TreeNet Switzerland collects continuous data on stem radius fluctuations measured with point dendrometers from trees all over Switzerland and estimates drought and growth indicators for Swiss forest ecosystems. We closely collaborate with the Long-term Forest Ecosystem Research Programme (LWF/WSL), the ETHZ, the University of Basel, and the Institute for Applied Plant Biology (IAP).
Point dendrometers are high precision devices that allow detecting stem radius changes at resolution of micrometers. These stem radius changes show irreversible seasonal stem growth processes on the one hand and reversible diurnal shrinkage and expansion of the bark indicating missing water in the tree on the other hand.

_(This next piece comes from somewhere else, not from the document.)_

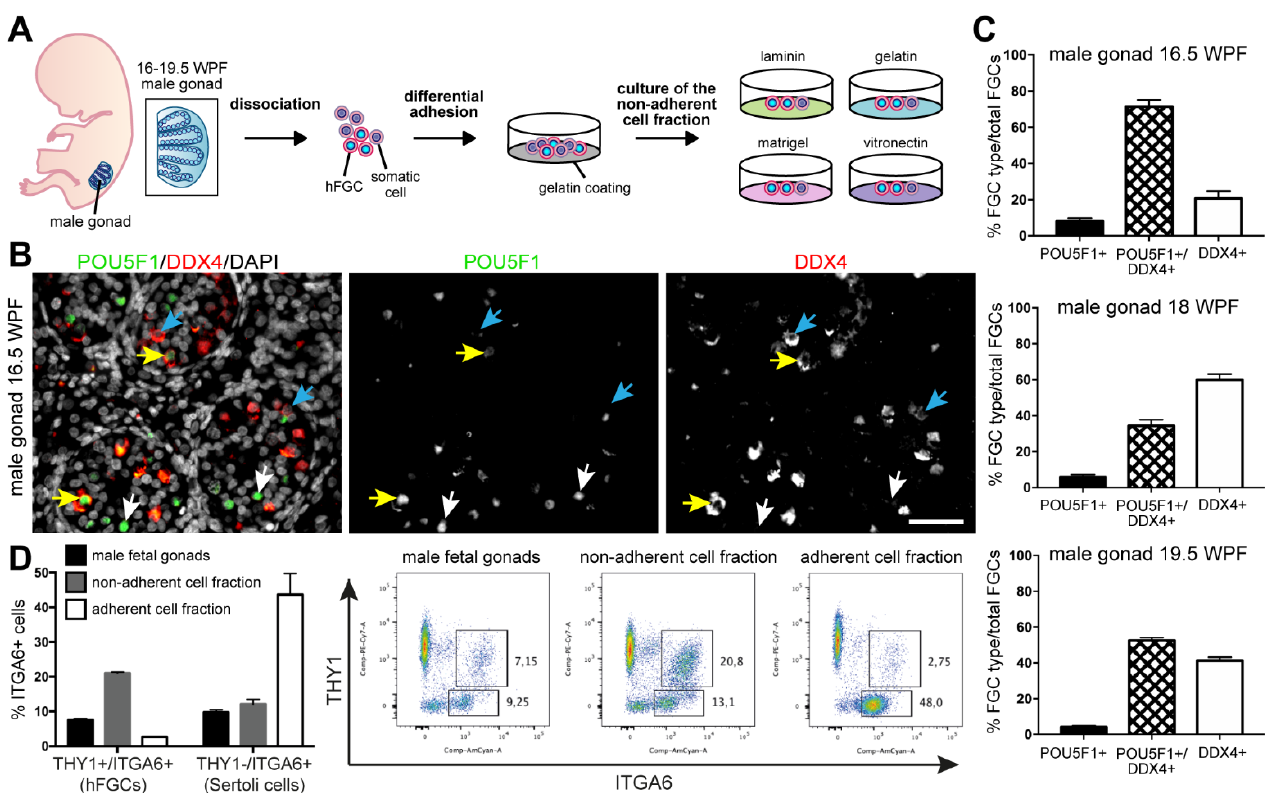
Figure 1. Characterization of POU5F1 and DDX4 expression in hFGCs in human fetal testes. ( A ) Experimental design used in this study. ( B ) Immunofluorescence for (nuclear) POU5F1 and (cytoplasmic) DDX4 in male gonads of 16.5 WPF. White arrows show POU5F1+ hFGCs, yellow arrows show double POU5F1+/DDX4+ hFGCs and blue arrows show DDX4+ hFGCs. Scale bar is 50 μ m. ( C ) Percentage of POU5F1+, double POU5F1+/DDX4+ and DDX4+ hFGCs in male gonads of 16.5, 18 and 19.5 WPF ( n = 3 different donors) (mean ± SEM). ( D ) hFGC enrichment analysis. Quantification of the percentage of THY1+/ITGA6+ and THY1-/ITGA6+ cells in the male fetal gonads of 19 WFP in the adherent and in the non-adherent fraction (mean ± SEM) and representative FACS dot-plots.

Stem growth is mainly attributed to the activities within the cambium, a layer of cells between the bark and the wood. The cambium produces new cells towards the center of the stem, mainly differentiating to xylem (wood), and towards the periphery of the stem, mainly differentiating to phloem (bark).
The water related processes are driven by varying (under-) pressure conditions inside the tree, mainly induced by transpiration. These changing water tensions in the xylem lead to a dehydration of living tissues in the stem. Thus, during the daytime when transpiration is elevated, the stem delivers water from elastic tissues additionally to the water coming from the roots. This water loss from the stem (mainly the bark) is proportional to a reduction in stem radius. During nighttime, when transpiration ceases, elastic stem tissues are replenished and stem radii increase again.
Imbalances in tree water relations are quantified as tree water deficits that are interpretable as a biological drought indicator for entire forest ecosystems.
Current stem growth rates are related to the ones from past years and interpreted as indicators for forest growth, thus allowing early predictions for the expected annual carbon sink of forest ecosystems.